> **Provided material**:
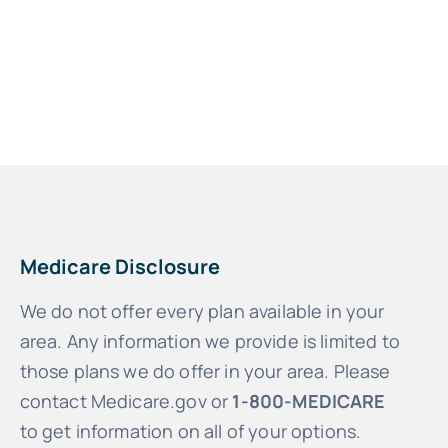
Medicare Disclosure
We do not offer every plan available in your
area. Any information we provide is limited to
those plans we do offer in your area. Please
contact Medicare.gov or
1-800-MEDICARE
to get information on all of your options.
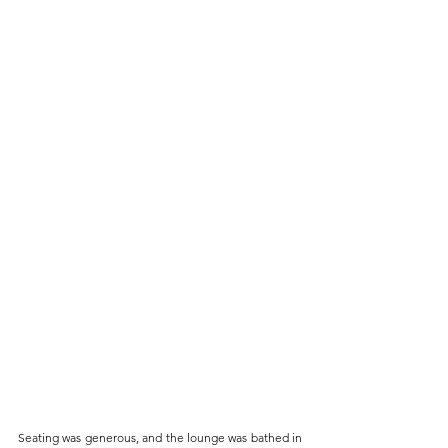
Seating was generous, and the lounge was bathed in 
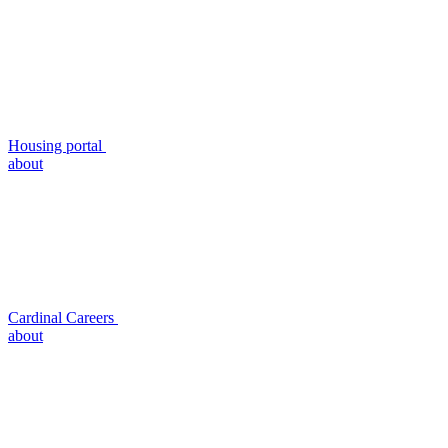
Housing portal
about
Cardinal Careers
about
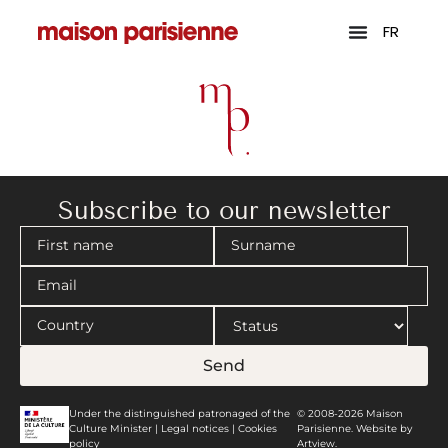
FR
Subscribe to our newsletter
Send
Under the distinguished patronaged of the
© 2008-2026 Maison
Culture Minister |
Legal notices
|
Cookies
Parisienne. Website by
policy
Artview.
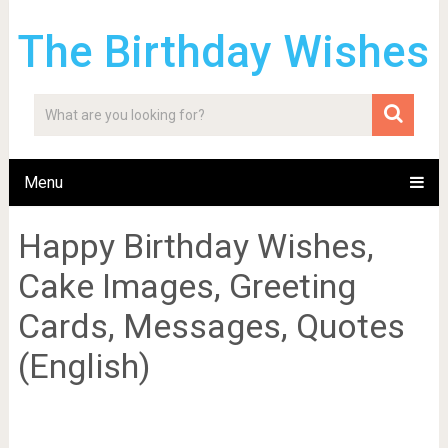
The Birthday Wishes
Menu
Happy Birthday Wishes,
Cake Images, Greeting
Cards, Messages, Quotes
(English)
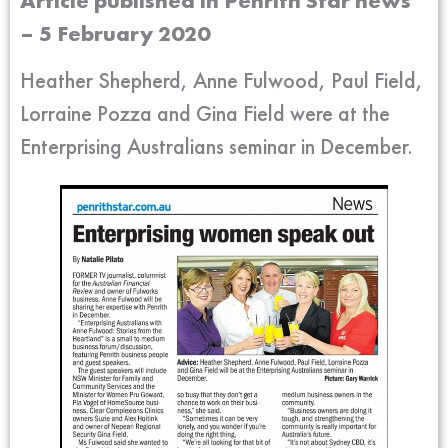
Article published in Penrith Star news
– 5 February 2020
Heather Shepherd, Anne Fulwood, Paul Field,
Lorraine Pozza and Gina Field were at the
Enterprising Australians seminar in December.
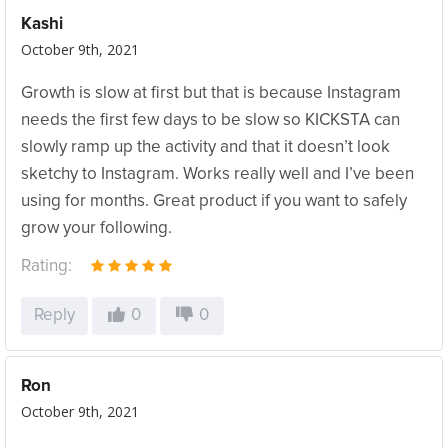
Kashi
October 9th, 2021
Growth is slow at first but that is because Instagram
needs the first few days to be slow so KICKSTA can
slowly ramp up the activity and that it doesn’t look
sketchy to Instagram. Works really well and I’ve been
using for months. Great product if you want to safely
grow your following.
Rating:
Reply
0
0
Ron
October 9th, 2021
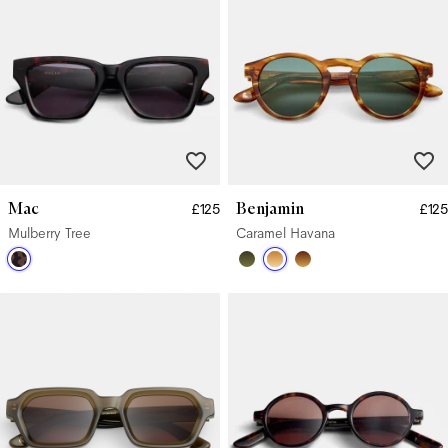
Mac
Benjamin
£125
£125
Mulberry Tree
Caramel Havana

> **What you need to do**: Copy the lines above word for word, leaving out the pictures.

> **Result below**:
Medicare Disclosure
We do not offer every plan available in your
area. Any information we provide is limited to
those plans we do offer in your area. Please
contact Medicare.gov or
1-800-MEDICARE
to get information on all of your options.
Seating was generous, and the lounge was bathed in 
Housing portal
about
Cardinal Careers
about
FR
Subscribe to our newsletter
Send
Under the distinguished patronaged of the
© 2008-2026 Maison
Culture Minister |
Legal notices
|
Cookies
Parisienne. Website by
policy
Artview.
The Birthday Wishes
Menu
Happy Birthday Wishes,
Cake Images, Greeting
Cards, Messages, Quotes
(English)
Article published in Penrith Star news
– 5 February 2020
Heather Shepherd, Anne Fulwood, Paul Field,
Lorraine Pozza and Gina Field were at the
Enterprising Australians seminar in December.
Kashi
October 9th, 2021
Growth is slow at first but that is because Instagram
needs the first few days to be slow so KICKSTA can
slowly ramp up the activity and that it doesn’t look
sketchy to Instagram. Works really well and I’ve been
using for months. Great product if you want to safely
grow your following.
Rating:
Reply
0
0
Ron
October 9th, 2021
Mac
Benjamin
£125
£125
Mulberry Tree
Caramel Havana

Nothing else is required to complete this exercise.